Scientists who have studied such things recently have come up with a fascinating theory: the smaller the brood size and the bigger the animal, the more parental care it receives. But, no theory on earth could stop some people from insisting it's "love" rather than instinct that causes a swan to attack a speeding train to protect her cygnets, or a robin to confront a stalking cat.

Strengthening the Bond

Any mother-young relationship is based on a bond that is constantly reinforced by nuzzling, sniffing, licking, grooming or calling. As a result, the parent senses when the baby is hungry, cold or frightened.

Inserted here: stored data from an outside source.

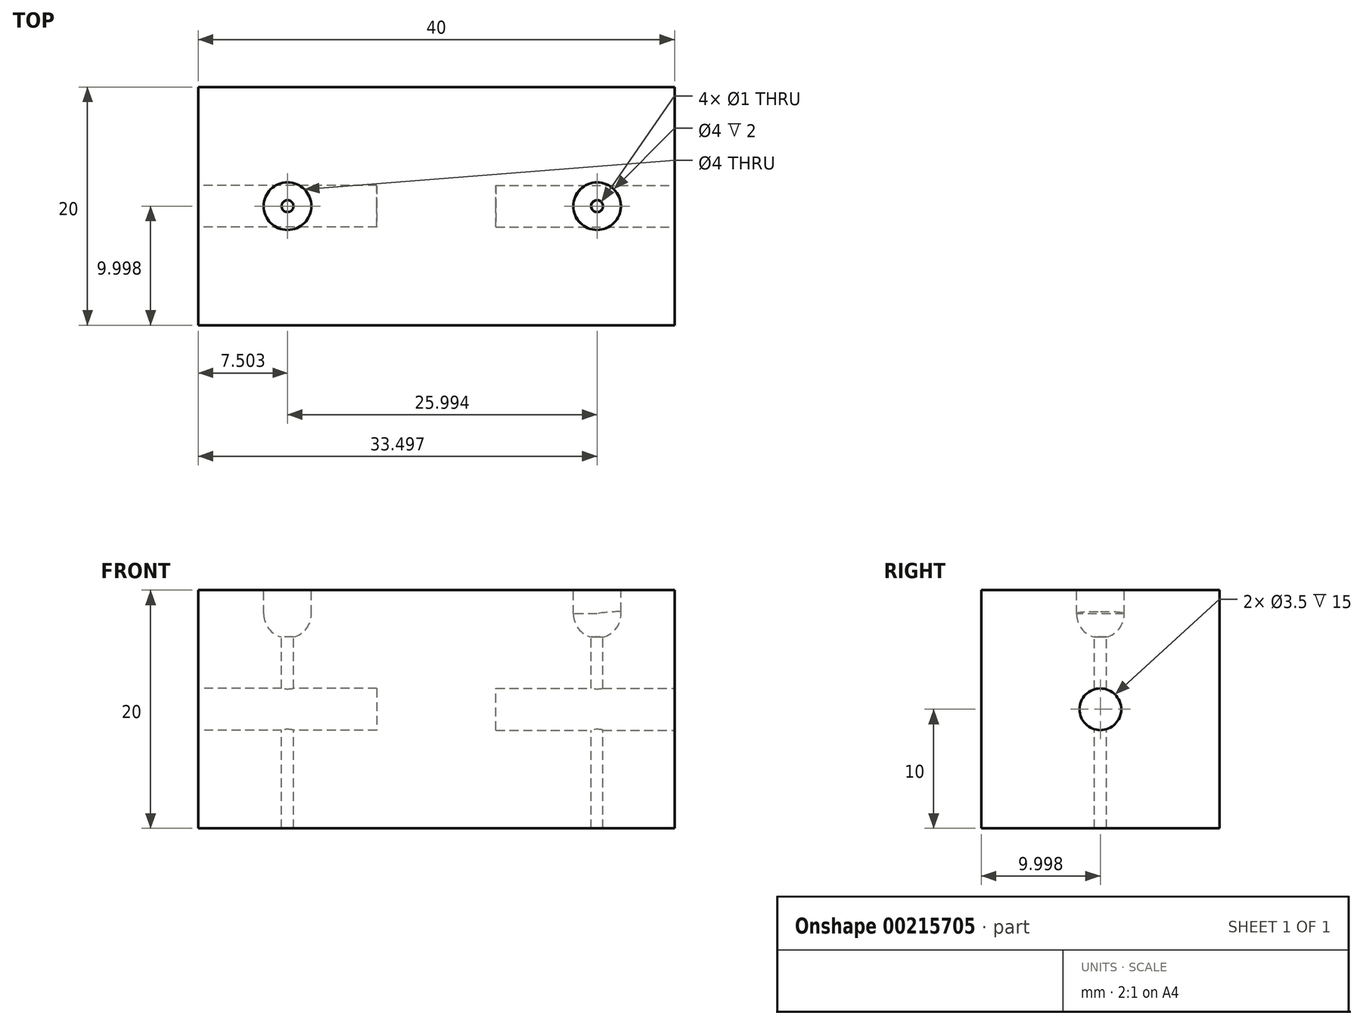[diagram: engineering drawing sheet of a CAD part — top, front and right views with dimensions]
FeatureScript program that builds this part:
annotation { "Feature Type Name" : "Feature", "Feature Type Description" : "" }
export const myFeature = defineFeature(function(context is Context, id is Id, definition is map)
    precondition{}
    {
        {
            var Q0;
            Q0=qCreatedBy(makeId("Top.planeOp"),FACE);
            var sketch = newSketch(context, id + "F0", { "sketchPlane" : qUnion([Q0])});
            skLineSegment(sketch, "E0.bottom", {"start": v(-20.5, 16.28) * mm, "end": v(19.5, 16.28) * mm});
            skLineSegment(sketch, "E0.top", {"start": v(-20.5, -3.72) * mm, "end": v(19.5, -3.72) * mm});
            skLineSegment(sketch, "E0.left", {"start": v(-20.5, 16.28) * mm, "end": v(-20.5, -3.72) * mm});
            skLineSegment(sketch, "E0.right", {"start": v(19.5, 16.28) * mm, "end": v(19.5, -3.72) * mm});
            skSolve(sketch);
        }
        {
            var Q0;
            Q0 = qSketchRegion(id + "F0", true);
            extrude(context, id + "F1", {"entities" : qUnion([Q0]), "depth" : 20 * mm});
        }
        {
            var Q0;
            Q0=makeQuery(id+"F1.opExtrude","SWEPT_FACE",FACE,{"disambiguationData":[OSD([sQuery(id+"F0.wireOp",EDGE,"E0.left")])]});
            var sketch = newSketch(context, id + "F2", { "sketchPlane" : qUnion([Q0])});
            skCircle(sketch, "E1", {"center": v(-6.28, 10) * mm, "radius": 1.75 * mm});
            skSolve(sketch);
        }
        {
            var Q0;
            Q0 = qSketchRegion(id + "F2", true);
            extrude(context, id + "F3", {"entities" : qUnion([Q0]), "operationType" : NewBodyOperationType.REMOVE, "oppositeDirection" : true, "depth" : 15 * mm});
        }
        {
            var Q0;
            Q0=makeQuery(id+"F1.opExtrude","SWEPT_FACE",FACE,{"disambiguationData":[OSD([sQuery(id+"F0.wireOp",EDGE,"E0.right")])]});
            var sketch = newSketch(context, id + "F4", { "sketchPlane" : qUnion([Q0])});
            skCircle(sketch, "E2", {"center": v(6.28, 10) * mm, "radius": 1.75 * mm});
            skSolve(sketch);
        }
        {
            var Q0;
            Q0 = qSketchRegion(id + "F4", true);
            extrude(context, id + "F5", {"entities" : qUnion([Q0]), "operationType" : NewBodyOperationType.REMOVE, "oppositeDirection" : true, "depth" : 15 * mm});
        }
        {
            var Q0;
            Q0=makeQuery(id+"F1.opExtrude","CAP_FACE",FACE,{"disambiguationData":[OSD([sQuery(id+"F0.wireOp",EDGE,"E0.bottom"),sQuery(id+"F0.wireOp",EDGE,"E0.top"),sQuery(id+"F0.wireOp",EDGE,"E0.left"),sQuery(id+"F0.wireOp",EDGE,"E0.right")])],"isStart":false});
            var sketch = newSketch(context, id + "F6", { "sketchPlane" : qUnion([Q0])});
            skCircle(sketch, "E3", {"center": v(-13, 6.28) * mm, "radius": 0.5 * mm});
            skCircle(sketch, "E4.MirrorC", {"center": v(13, 6.28) * mm, "radius": 0.5 * mm});
            skSolve(sketch);
        }
        {
            var Q0;
            Q0 = qSketchRegion(id + "F6", true);
            extrude(context, id + "F7", {"entities" : qUnion([Q0]), "operationType" : NewBodyOperationType.REMOVE, "endBound" : BoundingType.THROUGH_ALL, "oppositeDirection" : true, "depth" : 25 * mm});
        }
        {
            var Q0;
            Q0=makeQuery(id+"F1.opExtrude","CAP_FACE",FACE,{"disambiguationData":[OSD([sQuery(id+"F0.wireOp",EDGE,"E0.bottom"),sQuery(id+"F0.wireOp",EDGE,"E0.top"),sQuery(id+"F0.wireOp",EDGE,"E0.left"),sQuery(id+"F0.wireOp",EDGE,"E0.right")])],"isStart":false});
            var sketch = newSketch(context, id + "F8", { "sketchPlane" : qUnion([Q0])});
            skCircle(sketch, "E5", {"center": v(-13, 6.28) * mm, "radius": 2 * mm});
            skSolve(sketch);
        }
        {
            var Q0;
            Q0 = qSketchRegion(id + "F8", true);
            extrude(context, id + "F9", {"entities" : qUnion([Q0]), "operationType" : NewBodyOperationType.REMOVE, "oppositeDirection" : true, "depth" : 2 * mm});
        }
        {
            var Q0;
            Q0=makeQuery(id+"F9.boolean.opBoolean","COPY",FACE,{"derivedFrom":makeQuery(id+"F9.opExtrude","CAP_FACE",FACE,{"disambiguationData":[OSD([sQuery(id+"F8.wireOp",EDGE,"E5")])],"isStart":false})});
            var sketch = newSketch(context, id + "F10", { "sketchPlane" : qUnion([Q0])});
            skLineSegment(sketch, "E6", {"start": v(-13, 8.28) * mm, "end": v(-13, 4.28) * mm});
            skArc(sketch, "E7", {"start": v(-13, 8.28) * mm, "mid": v(-15, 6.28) * mm, "end": v(-13, 4.28) * mm});
            skSolve(sketch);
        }
        {
            var Q0;
            Q0 = qSketchRegion(id + "F10", true);
            var Q1;
            Q1=sQuery(id+"F10.wireOp",EDGE,"E6");
            revolve(context, id + "F11", {"operationType" : NewBodyOperationType.REMOVE, "entities" : qUnion([Q0]), "axis" : qUnion([Q1]), "revolveType" : RevolveType.FULL, "oppositeDirection" : true});
        }
        {
            var Q0;
            Q0=makeQuery(id+"F1.opExtrude","CAP_FACE",FACE,{"disambiguationData":[OSD([sQuery(id+"F0.wireOp",EDGE,"E0.bottom"),sQuery(id+"F0.wireOp",EDGE,"E0.top"),sQuery(id+"F0.wireOp",EDGE,"E0.left"),sQuery(id+"F0.wireOp",EDGE,"E0.right")])],"isStart":false});
            var sketch = newSketch(context, id + "F12", { "sketchPlane" : qUnion([Q0])});
            skCircle(sketch, "E8", {"center": v(13, 6.28) * mm, "radius": 2 * mm});
            skSolve(sketch);
        }
        {
            var Q0;
            Q0 = qSketchRegion(id + "F12", true);
            extrude(context, id + "F13", {"entities" : qUnion([Q0]), "operationType" : NewBodyOperationType.REMOVE, "oppositeDirection" : true, "depth" : 2 * mm});
        }
        {
            var Q0;
            Q0=makeQuery(id+"F13.boolean.opBoolean","COPY",FACE,{"derivedFrom":makeQuery(id+"F13.opExtrude","CAP_FACE",FACE,{"disambiguationData":[OSD([sQuery(id+"F12.wireOp",EDGE,"E8")])],"isStart":false})});
            var sketch = newSketch(context, id + "F14", { "sketchPlane" : qUnion([Q0])});
            skLineSegment(sketch, "E9", {"start": v(13, 8.28) * mm, "end": v(13, 4.28) * mm});
            skArc(sketch, "E10", {"start": v(13, 8.28) * mm, "mid": v(11, 6.28) * mm, "end": v(13, 4.28) * mm});
            skSolve(sketch);
        }
        {
            var Q0;
            Q0 = qSketchRegion(id + "F14", true);
            var Q1;
            Q1=sQuery(id+"F14.wireOp",EDGE,"E9");
            revolve(context, id + "F15", {"operationType" : NewBodyOperationType.REMOVE, "entities" : qUnion([Q0]), "axis" : qUnion([Q1]), "revolveType" : RevolveType.FULL, "oppositeDirection" : true});
        }
    });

A series of calls is a common device. In fact, a duck begins quacking softly before her chicks have emerged from their eggs. Konrad Lorenz, a world-famous animal behaviorist, took advantage of this fact by making quacking noises to emerging duckling and goslings. After the young hatched, they immediately accepted Lorenz as their mother and, as he crawled around on all fours, they unhesitatingly followed him about. Endangered whooping cranes, still in their eggs, were placed by scientists in sandhill crane nests as part of an effort to restore the species. The adoption program is working, but there's one flaw: when a sandhill crane gives a warning call, its young normally head into tall grass. Whooping cranes do exactly the opposite, making for deeper water. Needless to say, this tends to confuse the whoopers' foster parents.

Similar bonds exist among domestic livestock. An ewe that has had a chance to sniff her own newborn won't accept a strange lamb unless it has first been rubbed in her afterbirth. Cows are the same way. In one test, a cow readily accepted the straw-filled skin of her dead calf. Much later, the cow discovered the fraud and promptly ate the stuffing without a qualm.

Feeding Hungry Mouths

Mothers feed their young in many ways, but the process generally is built around a conditioned response, as when a mother robin brings food to her nest; she reacts to the bright yellow interiors of her chicks' open mouths. If, for some reason, the nestlings do not open wide and flash their "hunger color," the parent may gulp the food herself and fly off for another load.

Mammals, of course, nurse their young. Some species have developed special feeding habits which enable them to produce enough milk to go around. Others ease the burden of nursing by supplementing their offsprings' milk diets with solid foods.

Insects may have the most unusual feeding methods. Among colonial species of bees and ants, the queen leaves the job to workers. The burying beetle feeds her young in an underground nest of carrion. Like chicks, the larvae raise their heads to they can be fed.

A few animal mothers are downright sneaky and let a parent of another species do their feeding for them. Cowbirds are famous for doing this, and are considered "parasitic." They leave their eggs in another bird's nest, and the unsuspecting surrogate mother tends the hatchlings as though they were her own.